[Your objective] Which three escalation patterns does the NRT-Bench description say the benchmark documents?

[Excerpt provided]
NRT-Bench: Benchmarking Multi-Turn Red-Teaming of LLM Operator Agents in Safety-Critical Environments
A benchmark for evaluating multi-turn red-teaming attacks specifically targeting LLM-based operator agents in safety-critical deployment settings, exposing how operator agents handle adversarial users across extended interactions.
Focus: Operator agents — LLMs deployed as intermediaries between users and systems (customer service, technical support, process automation) — face unique multi-turn red-teaming challenges because adversarial users can exploit the agent’s task context and conversation history. NRT-Bench provides the first systematic multi-turn red-teaming benchmark specifically for operator agents in safety-critical settings.
Key Insights
- Operator context as attack surface: Unlike assistant chatbots, operator agents have access to system resources and APIs that amplify the harm potential of a successful jailbreak — an operator agent that can execute system commands or access databases makes jailbreak success much more consequential.
- Multi-turn strategy evolution: The benchmark tracks how adversarial strategies evolve across turns, documenting specific escalation patterns (gradual persona adoption, authority escalation, task redirection) that only emerge in extended operator interactions.
- Safety-critical deployment specificity: Safety failures in operator agents often manifest differently from general-purpose chatbots — they involve resource abuse, policy violation, and downstream system impact rather than harmful content generation.
Failure-First Relevance
NRT-Bench’s focus on operator agents is directly relevant to the Failure-First agentic scenario class — specifically multi-agent coordination scenarios where one agent acts as an operator intermediary. The escalation pattern documentation fills a gap in the Failure-First multi-turn scenario library, providing realistic adversarial trajectories for operator-context attack scenarios. The safety-critical deployment focus aligns with the Failure-First embodied AI context, where operator agents may control physical systems.

[Data shown]

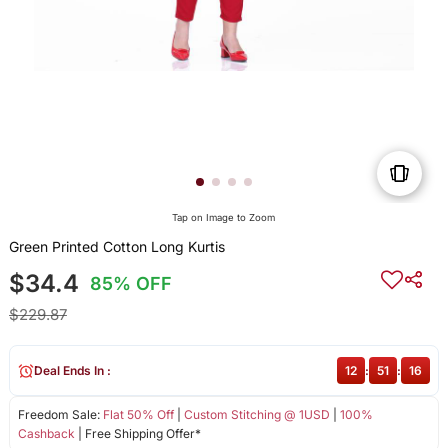
Tap on Image to Zoom
Green Printed Cotton Long Kurtis
$34.4
85% OFF
$229.87
Deal Ends In :
12
:
51
:
15
Freedom Sale:
Flat 50% Off
|
Custom Stitching @ 1USD
|
100%
Cashback
| Free Shipping Offer*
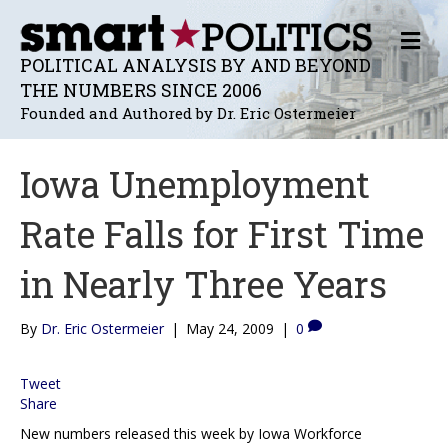
M
E
POLITICAL ANALYSIS BY AND BEYOND
N
THE NUMBERS SINCE 2006
U
Founded and Authored by Dr. Eric Ostermeier
Iowa Unemployment
Rate Falls for First Time
in Nearly Three Years
By
Dr. Eric Ostermeier
|
May 24, 2009
|
0
Tweet
Share
New numbers released this week by Iowa Workforce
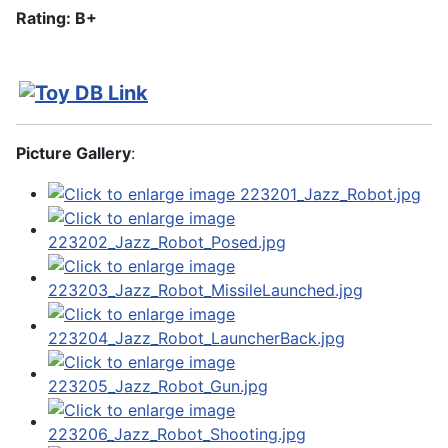
Rating: B+
Picture Gallery
:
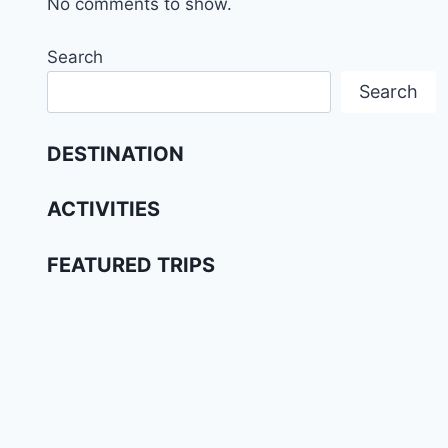
No comments to show.
Search
Search
DESTINATION
ACTIVITIES
FEATURED TRIPS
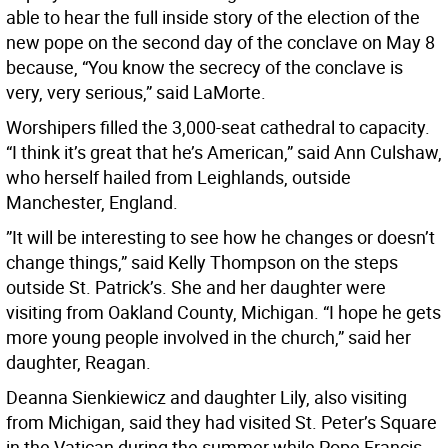
able to hear the full inside story of the election of the
new pope on the second day of the conclave on May 8
because, “You know the secrecy of the conclave is
very, very serious,” said LaMorte.
Worshipers filled the 3,000-seat cathedral to capacity.
“I think it’s great that he’s American,” said Ann Culshaw,
who herself hailed from Leighlands, outside
Manchester, England.
”It will be interesting to see how he changes or doesn’t
change things,” said Kelly Thompson on the steps
outside St. Patrick’s. She and her daughter were
visiting from Oakland County, Michigan. “I hope he gets
more young people involved in the church,” said her
daughter, Reagan.
Deanna Sienkiewicz and daughter Lily, also visiting
from Michigan, said they had visited St. Peter’s Square
in the Vatican during the summer while Pope Francis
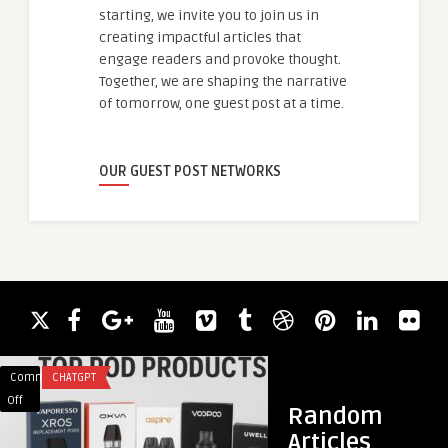
starting, we invite you to join us in
creating impactful articles that
engage readers and provoke thought.
Together, we are shaping the narrative
of tomorrow, one guest post at a time.
OUR GUEST POST NETWORKS
Comments
CHATGPT
Comments
HEALTH
on
on
Off
Off
Random
Top-
What
Articles
Selling
Are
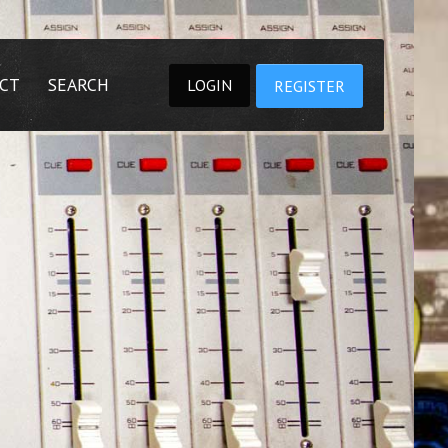
CT
SEARCH
LOGIN
REGISTER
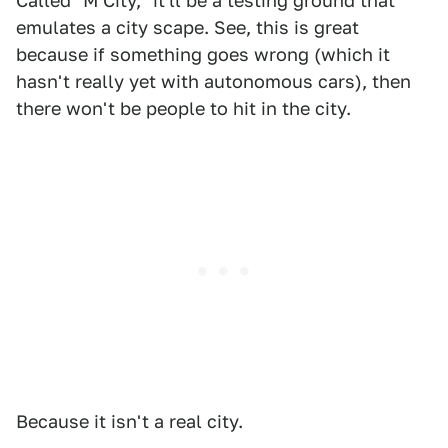
Called "M City," it'll be a testing ground that
emulates a city scape. See, this is great
because if something goes wrong (which it
hasn't really yet with autonomous cars), then
there won't be people to hit in the city.
Because it isn't a real city.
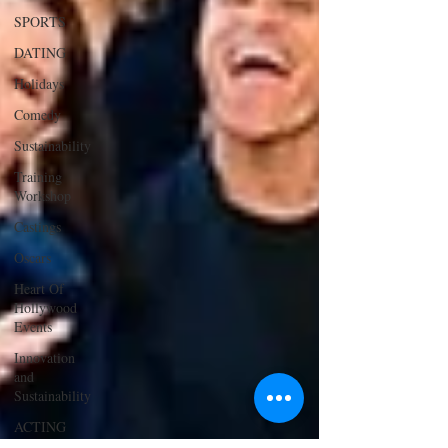
SPORTS
DATING
Holidays
Comedy
Sustainability
Training
Workshop
Castings
Oscars
Heart Of
Hollywood
Events
Innovation
and
Sustainability
ACTING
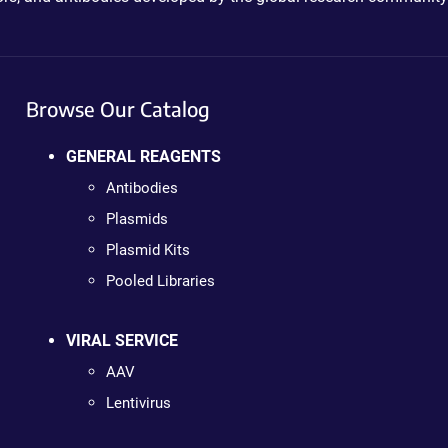
Browse Our Catalog
GENERAL REAGENTS
Antibodies
Plasmids
Plasmid Kits
Pooled Libraries
VIRAL SERVICE
AAV
Lentivirus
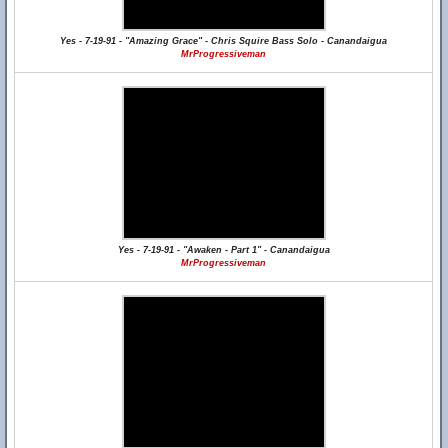
Yes - 7-19-91 - "Amazing Grace" - Chris Squire Bass Solo - Canandaigua
MrProgressiveman
Yes - 7-19-91 - "Awaken - Part 1" - Canandaigua
MrProgressiveman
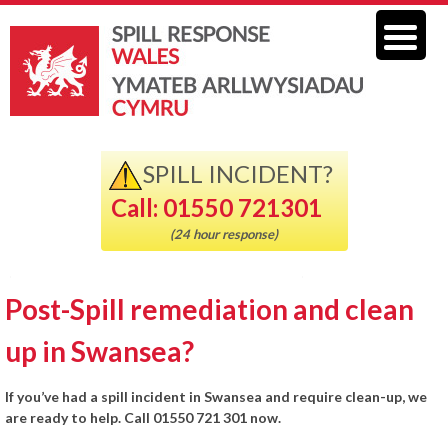
SPILL INCIDENT?
Call: 01550 721301
(24 hour response)
Post-Spill remediation and clean
up in Swansea?
If you’ve had a spill incident in Swansea and require clean-up, we
are ready to help. Call 01550 721 301 now.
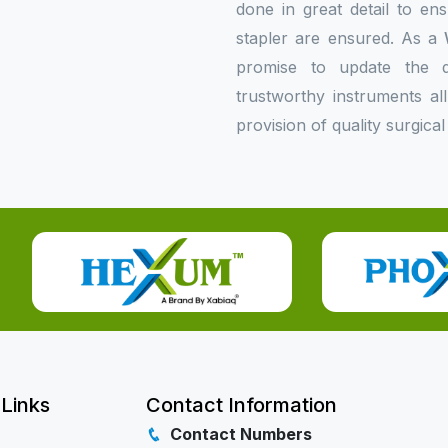
done in great detail to en
stapler are ensured. As a
promise to update the do
trustworthy instruments al
provision of quality surgical
 Links
Contact Information
Contact Numbers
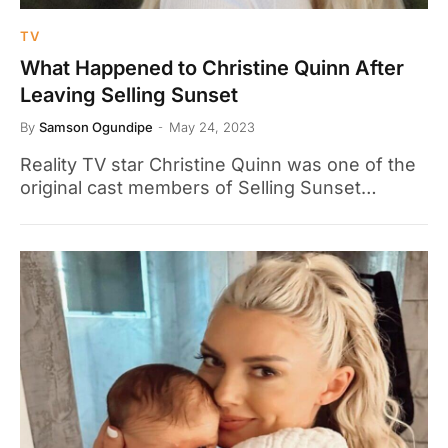
TV
What Happened to Christine Quinn After
Leaving Selling Sunset
By
Samson Ogundipe
May 24, 2023
Reality TV star Christine Quinn was one of the
original cast members of Selling Sunset…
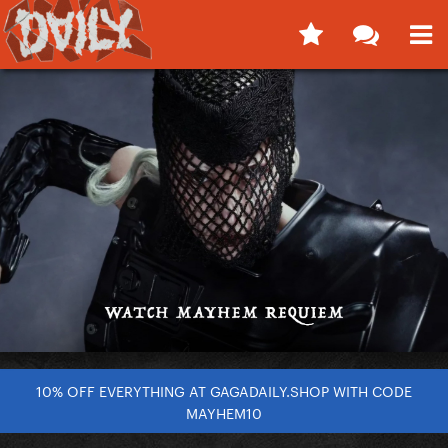
10% OFF EVERYTHING AT GAGADAILY.SHOP WITH CODE
MAYHEM10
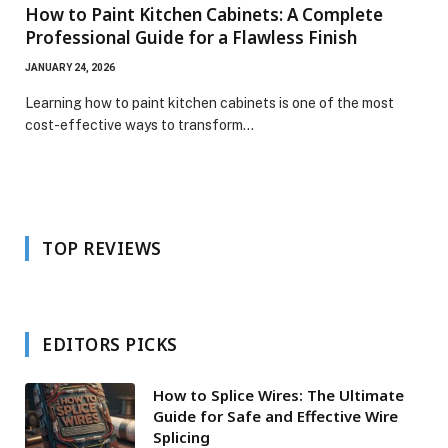
How to Paint Kitchen Cabinets: A Complete
Professional Guide for a Flawless Finish
JANUARY 24, 2026
Learning how to paint kitchen cabinets is one of the most
cost-effective ways to transform…
TOP REVIEWS
EDITORS PICKS
How to Splice Wires: The Ultimate
Guide for Safe and Effective Wire
Splicing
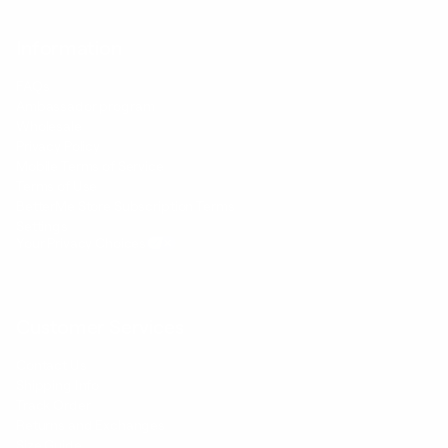
Information
FAQs
Ambassador program
Wholesale
Privacy Policy
Mobile Terms of Service
Terms of Use
BetterMe Store Subscription Terms
Settings
Your Privacy Choices
Customer Services
Contact Us
Shipping Info
Track Order
Returns and Exchanges
Size Guide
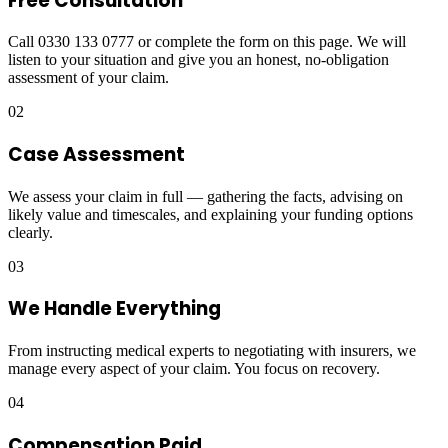
Free Consultation
Call 0330 133 0777 or complete the form on this page. We will
listen to your situation and give you an honest, no-obligation
assessment of your claim.
02
Case Assessment
We assess your claim in full — gathering the facts, advising on
likely value and timescales, and explaining your funding options
clearly.
03
We Handle Everything
From instructing medical experts to negotiating with insurers, we
manage every aspect of your claim. You focus on recovery.
04
Compensation Paid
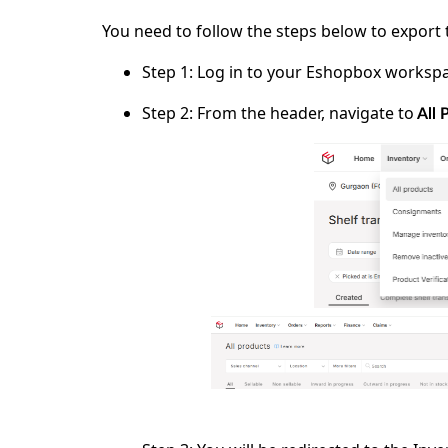
You need to follow the steps below to export 
Step 1:
Log in to your
Eshopbox
workspa
Step 2:
From the header, navigate to
All 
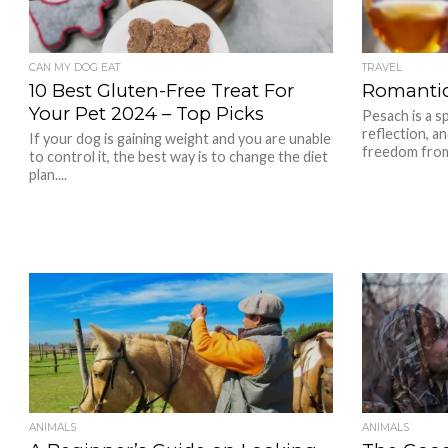
CAN MY DOG EAT
TRAVEL
10 Best Gluten-Free Treat For
Romantic
Your Pet 2024 – Top Picks
Pesach is a sp
reflection, a
If your dog is gaining weight and you are unable
freedom from 
to control it, the best way is to change the diet
plan....
ANIMALS
ANIMALS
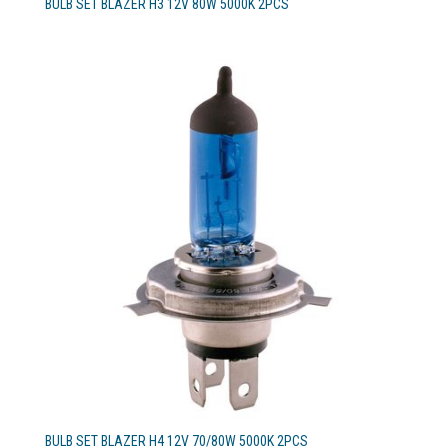
BULB SET BLAZER H3 12V 80W 5000K 2PCS
BULB SET BLAZER H4 12V 70/80W 5000K 2PCS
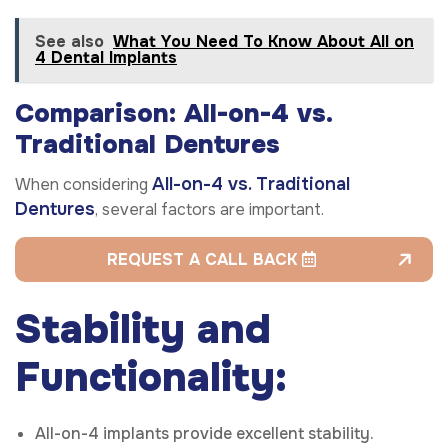
See also
What You Need To Know About All on
4 Dental Implants
Comparison: All-on-4 vs.
Traditional Dentures
All-on-4 vs. Traditional
When considering
Dentures
, several factors are important.
REQUEST A CALL BACK
Stability and
Functionality:
All-on-4 implants provide excellent stability.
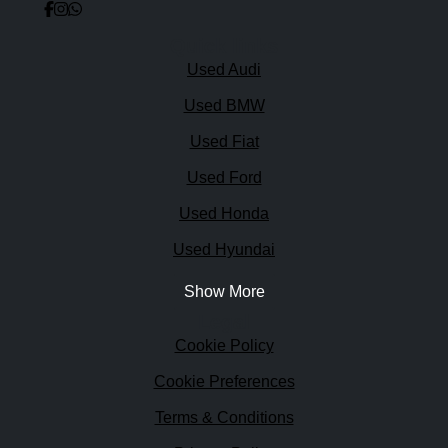
Quick links
Used Audi
Used BMW
Used Fiat
Used Ford
Used Honda
Used Hyundai
Show More
Legal
Cookie Policy
Cookie Preferences
Terms & Conditions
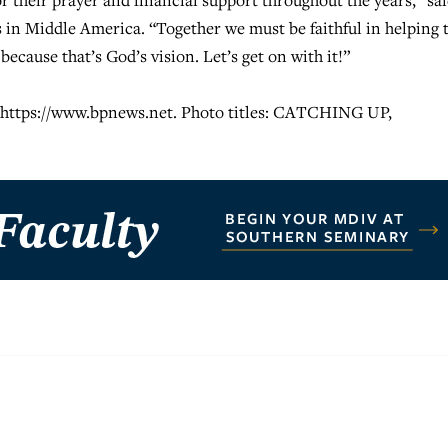
r their prayer and financial support throughout the years,” sa
 in Middle America. “Together we must be faithful in helping 
ecause that’s God’s vision. Let’s get on with it!”
t https://www.bpnews.net. Photo titles: CATCHING UP,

[Solution to this exercise] Gradual persona adoption, authority escalation, and task redirection.